Mixture weights optimisation for Alpha-Divergence Variational Inference
This work addresses a theoretical bottleneck in variational inference for researchers, but it is incremental as it builds on existing α-divergence methods.
The paper tackled the optimization of mixture weights for α-divergence variational inference, establishing a full proof of convergence for the Power Descent algorithm when α<1 and extending it to α=1 as an Entropic Mirror Descent, with numerical comparisons showing potential advantages.

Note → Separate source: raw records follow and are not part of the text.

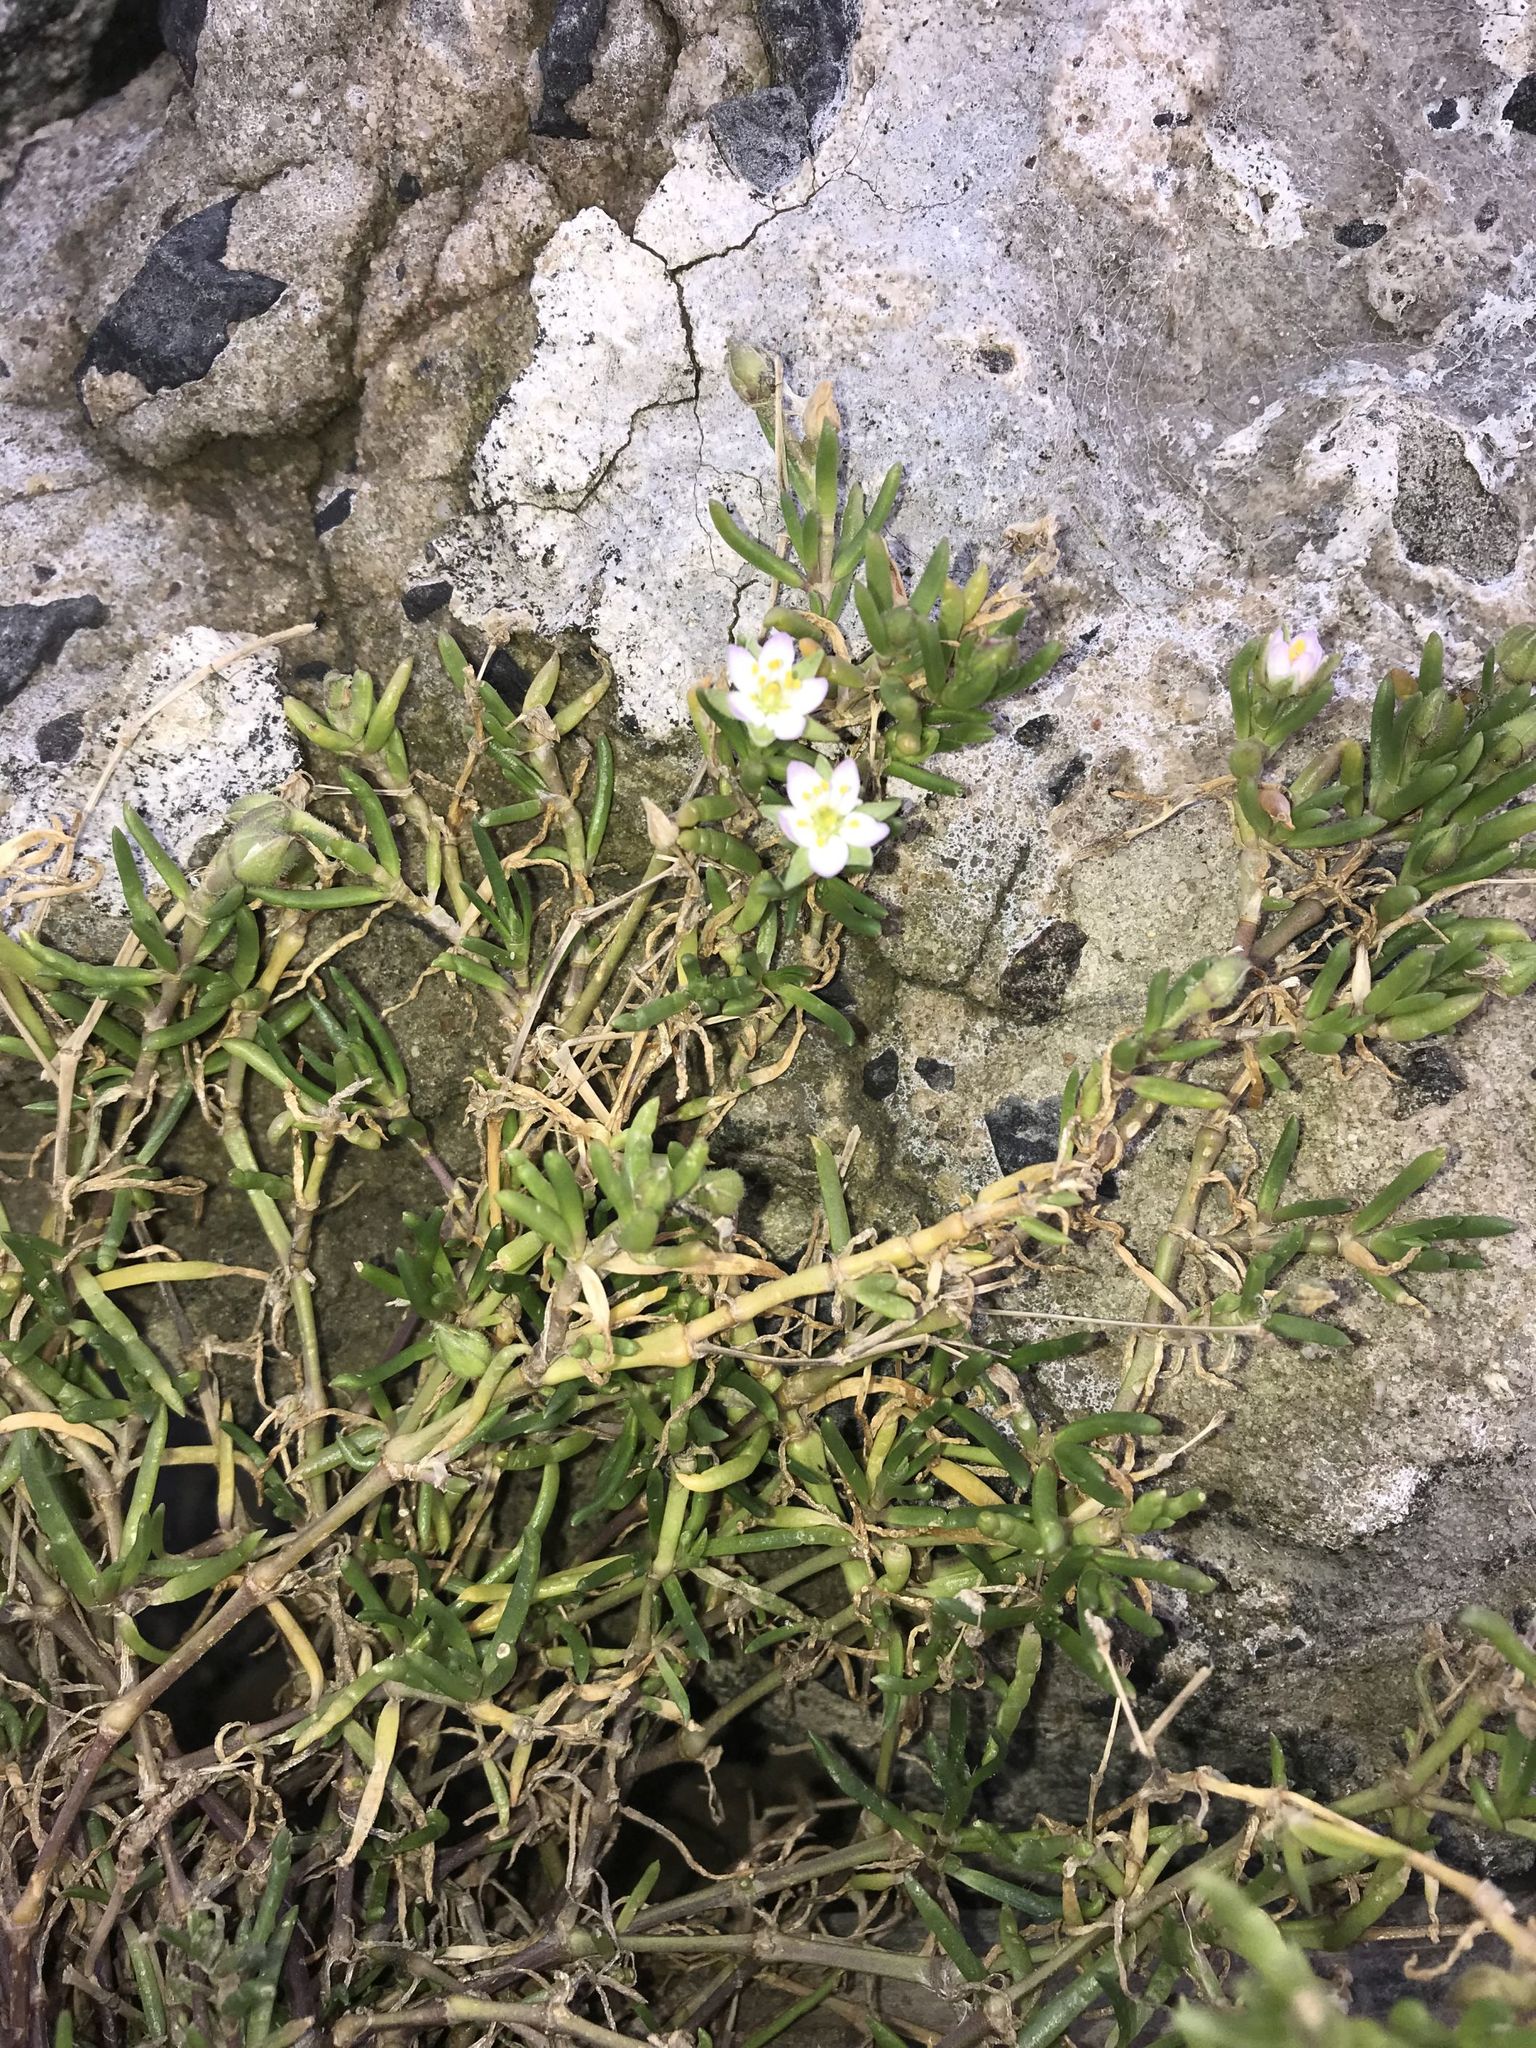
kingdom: Plantae
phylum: Tracheophyta
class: Magnoliopsida
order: Caryophyllales
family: Caryophyllaceae
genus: Spergularia
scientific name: Spergularia media
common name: Greater sea-spurrey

This paper focuses on $α$-divergence minimisation methods for Variational Inference. More precisely, we are interested in algorithms optimising the mixture weights of any given mixture model, without any information on the underlying distribution of its mixture components parameters. The Power Descent, defined for all $α\neq 1$, is one such algorithm and we establish in our work the full proof of its convergence towards the optimal mixture weights when $α<1$. Since the $α$-divergence recovers the widely-used forward Kullback-Leibler when $α\to 1$, we then extend the Power Descent to the case $α= 1$ and show that we obtain an Entropic Mirror Descent. This leads us to investigate the link between Power Descent and Entropic Mirror Descent: first-order approximations allow us to introduce the Renyi Descent, a novel algorithm for which we prove an $O(1/N)$ convergence rate. Lastly, we compare numerically the behavior of the unbiased Power Descent and of the biased Renyi Descent and we discuss the potential advantages of one algorithm over the other.